Member of the New York State Assembly from the 114th district
- In office January 1, 2013 – December 31, 2020
- Preceded by: Janet Duprey
- Succeeded by: Matt Simpson

Personal details
- Born: Daniel George Stec February 21, 1969 (age 57)
- Party: Republican
- Spouse: Hilary
- Children: 1
- Education: Clarkson University (BS) University of Rhode Island (MBA)
- Website: State Senate website

Military service
- Branch/service: United States Navy
- Battles/wars: Gulf War

= Dan Stec =

American politician (born 1969)

Daniel George Stec (born February 21, 1969) is an American politician serving as a member of the New York State Senate for the 45th district. He represents all of Clinton, Essex, Franklin, and Warren Counties, and parts of St. Lawrence County and Washington County in North Country. He previously represented the 114th district of the New York State Assembly from 2013 to 2020.

==Early life and career==
Stec was born to George, a Vietnam War veteran and New York State Forest Ranger, and Elsie, a school secretary.
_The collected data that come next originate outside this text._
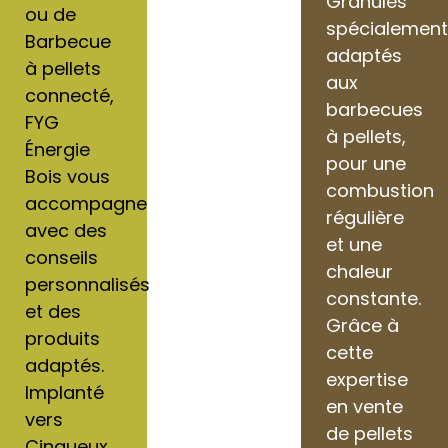
Granulés
ou de
spécialemen
Barbecue
adaptés
à pellets
aux
connecté,
barbecues
FYG
à pellets,
Énergie
pour une
Bois vous
combustion
accompagne
régulière
avec des
et une
conseils
chaleur
personnalisés
constante.
et des
Grâce à
produits
cette
adaptés.
expertise
Implanté
en vente
vers
de pellets
Cinqueux,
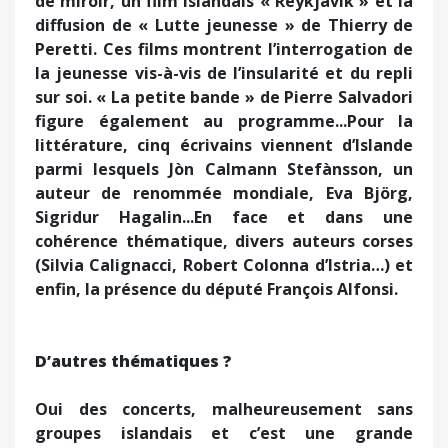
de miroir, un film islandais « Reykjavik » et la
diffusion de « Lutte jeunesse » de Thierry de
Peretti. Ces films montrent l’interrogation de
la jeunesse vis-à-vis de l’insularité et du repli
sur soi. « La petite bande » de Pierre Salvadori
figure également au programme...Pour la
littérature, cinq écrivains viennent d’Islande
parmi lesquels Jòn Calmann Stefànsson, un
auteur de renommée mondiale, Eva Björg,
Sigridur Hagalin...En face et dans une
cohérence thématique, divers auteurs corses
(Silvia Calignacci, Robert Colonna d’Istria…) et
enfin, la présence du député François Alfonsi.
D’autres thématiques ?
Oui des concerts, malheureusement sans
groupes islandais et c’est une grande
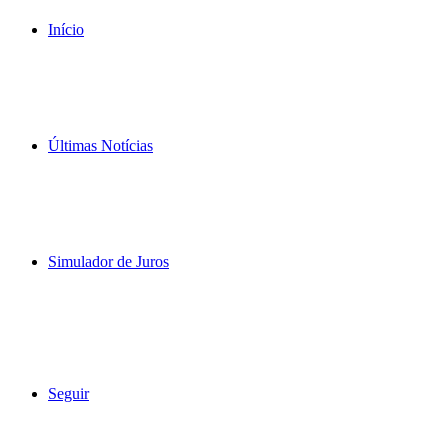
Início
Últimas Notícias
Simulador de Juros
Seguir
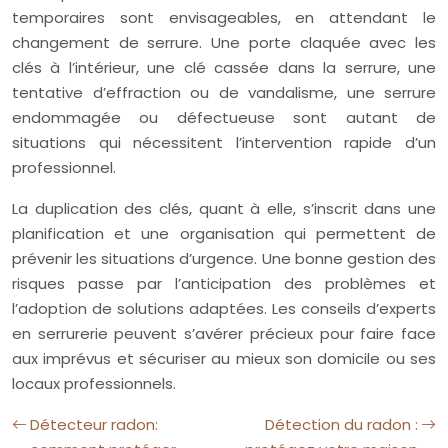
temporaires sont envisageables, en attendant le
changement de serrure. Une porte claquée avec les
clés à l’intérieur, une clé cassée dans la serrure, une
tentative d’effraction ou de vandalisme, une serrure
endommagée ou défectueuse sont autant de
situations qui nécessitent l’intervention rapide d’un
professionnel.
La duplication des clés, quant à elle, s’inscrit dans une
planification et une organisation qui permettent de
prévenir les situations d’urgence. Une bonne gestion des
risques passe par l’anticipation des problèmes et
l’adoption de solutions adaptées. Les conseils d’experts
en serrurerie peuvent s’avérer précieux pour faire face
aux imprévus et sécuriser au mieux son domicile ou ses
locaux professionnels.
Détecteur radon:
Détection du radon :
He was raised in Queensbury, New York and graduated from Queensbury High School in 1987. He earned a Bachelor of Science degree in chemical engineering from Clarkson University in Potsdam, New York.

== Career ==

In 2011, Stec became the chairman of the Warren County Board of Supervisors. He was elected to the New York State Assembly in 2012, serving until 2020. He was elected to the New York State Senate in 2020, defeating Clinton County Treasurer Kimberly Davis.